November 15, 2012 by Reader's Connection
When I got Robbie the Robot for Christmas, he was positioned in front of the tree and could gaze out robotically over the living room. Each of us boys received a treasure, every year, that we had asked for especially; and these were always on display when we came downstairs. When I was eighteen, though, and asked especially for a copy of Death on the Installment Plan, by Louis-Ferdinand Céline, my mother put it in a shirt box and snuck it up under the tree.
With that in mind, I hesitated before putting Mortality, by Christopher Hitchens, on this year’s list of gift suggestions. Embattled atheist Hitchens, who died last December, was suffering from esophageal cancer when he wrote the pieces that are gathered here. He never retreats from his atheist stance in these pages–indeed, he shines merciless light on those who exalt in the idea that he is being punished by God.
Your first thought might be: Nobody wants that book for a holiday gift. But my wife gave it to me for my birthday, last month, and I can promise that you don’t have to be an atheist to enjoy it. If any souls on your list love good essay writing, they might go for Hitchens, as long as you put some thought into how you present the gift. Don’t just clunk Mortality down next to someone’s pumpkin pie.

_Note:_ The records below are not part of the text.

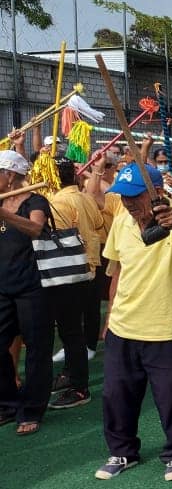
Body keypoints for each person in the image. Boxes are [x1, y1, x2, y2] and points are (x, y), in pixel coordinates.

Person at [96, 163, 172, 481]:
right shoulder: (121, 222)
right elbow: (117, 272)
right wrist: (109, 316)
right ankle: (122, 452)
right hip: (123, 327)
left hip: (166, 329)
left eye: (135, 196)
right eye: (123, 196)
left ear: (156, 192)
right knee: (116, 395)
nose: (128, 203)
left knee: (171, 397)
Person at [45, 157, 105, 410]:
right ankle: (71, 374)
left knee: (70, 330)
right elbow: (99, 223)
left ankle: (78, 384)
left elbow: (55, 238)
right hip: (89, 264)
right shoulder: (84, 197)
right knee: (75, 327)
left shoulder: (57, 202)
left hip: (70, 270)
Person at [0, 149, 51, 436]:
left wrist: (4, 214)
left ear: (9, 175)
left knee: (37, 349)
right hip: (3, 286)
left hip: (33, 286)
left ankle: (31, 409)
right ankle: (7, 402)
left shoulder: (35, 201)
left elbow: (36, 228)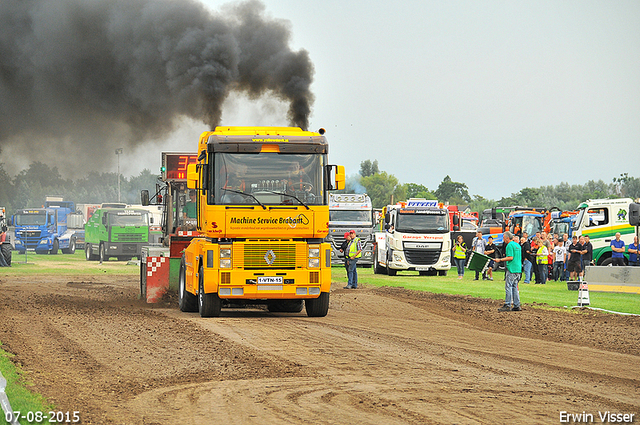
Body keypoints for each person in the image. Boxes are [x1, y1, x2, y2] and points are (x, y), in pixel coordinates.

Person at [495, 231, 522, 312]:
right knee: (514, 287)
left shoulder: (509, 245)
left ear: (507, 238)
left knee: (508, 287)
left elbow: (510, 257)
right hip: (518, 269)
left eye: (503, 238)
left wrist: (500, 260)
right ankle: (517, 305)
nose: (503, 239)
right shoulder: (517, 245)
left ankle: (507, 304)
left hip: (511, 269)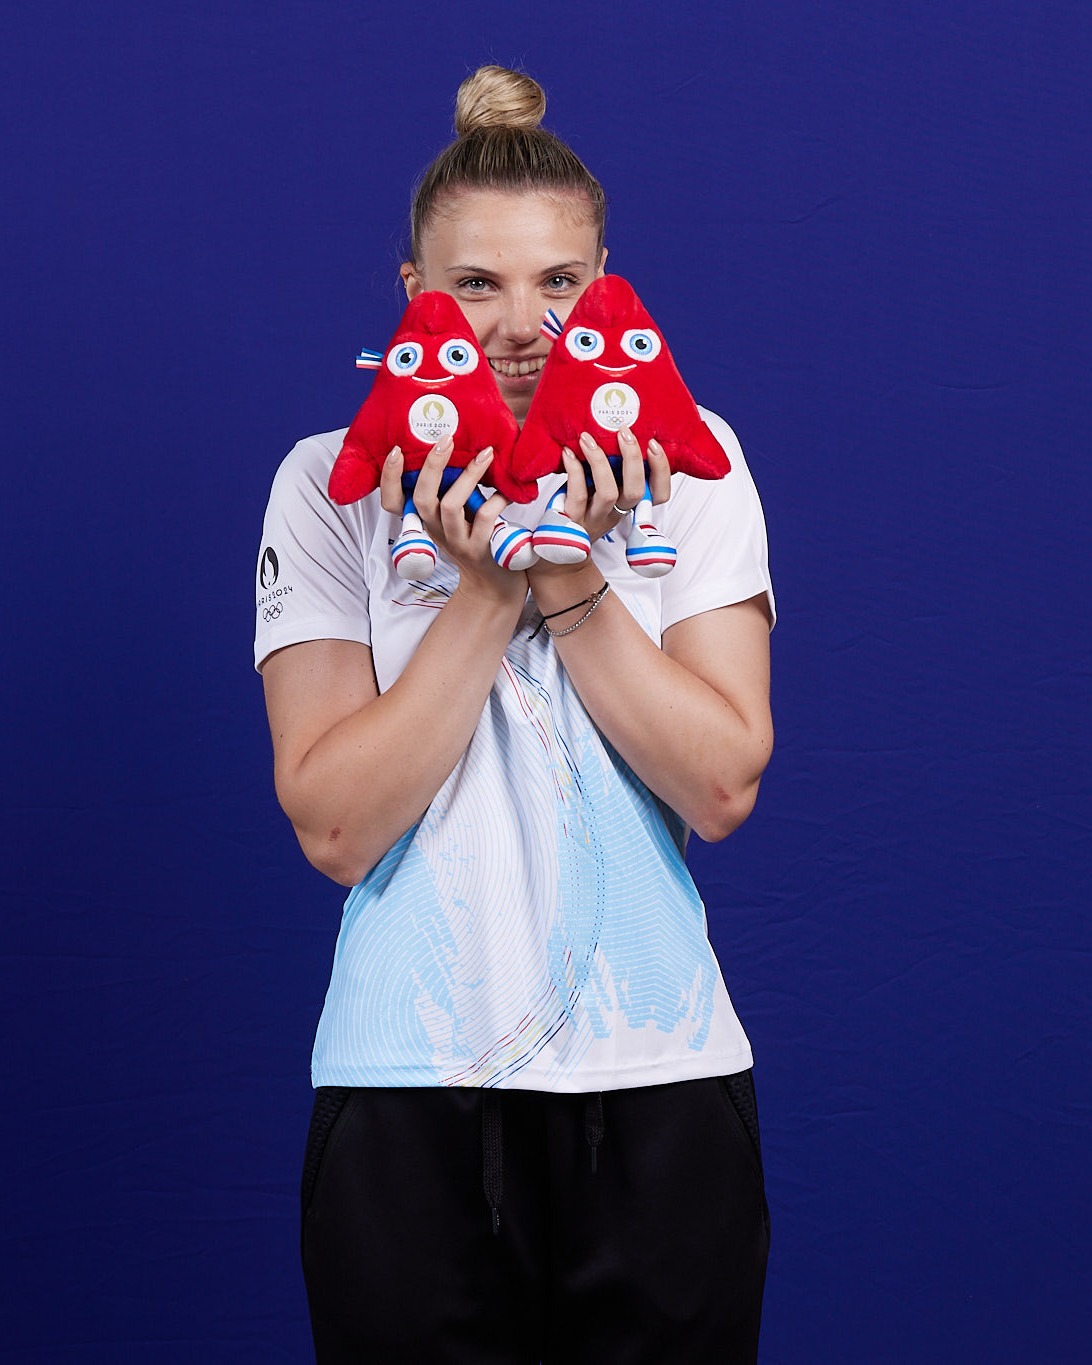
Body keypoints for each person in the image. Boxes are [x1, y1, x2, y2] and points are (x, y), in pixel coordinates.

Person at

Hitchens writes of having migrated to “the sick country,” and he offers a little travelogue:
The new land is quite welcoming in its way. Everybody smiles encouragingly and there appears to be absolutely no racism. A generally egalitarian spirit prevails, and those who run the place have obviously got where they are on merit and hard work. As against that, the humor is a touch feeble and repetitive, there seems to be almost no talk of sex, and the cuisine is the worst of any destination I have ever visited.
Speaking of sex:
But I wasn’t quite prepared for the way that my razor blade would suddenly go slipping pointlessly down my face, meeting no stubble. Or for the way that my newly smooth upper lip would begin to look as if it had undergone electrolysis, causing me to look a bit too much like somebody’s maiden auntie. (The chest hair that was once the toast of two continents hasn’t yet wilted, but so much of it was shaved off for various hospital incisions that it’s a rather patchy affair.) I feel upsettingly denatured. If Penélope Cruz were one of my nurses, I wouldn’t even notice.
If you’ve guessed that not every page can be laced with humor, you’re right. But every page is clear-eyed, and gives some glimpse of a journey that none of us wants to take. I’m grateful, and in awe of this man’s ability to stick to his writing. You know that expression, Whatever doesn’t kill me makes me stronger? Hitchens thought it was a bunch of crap. Though of course he puts that more eloquently.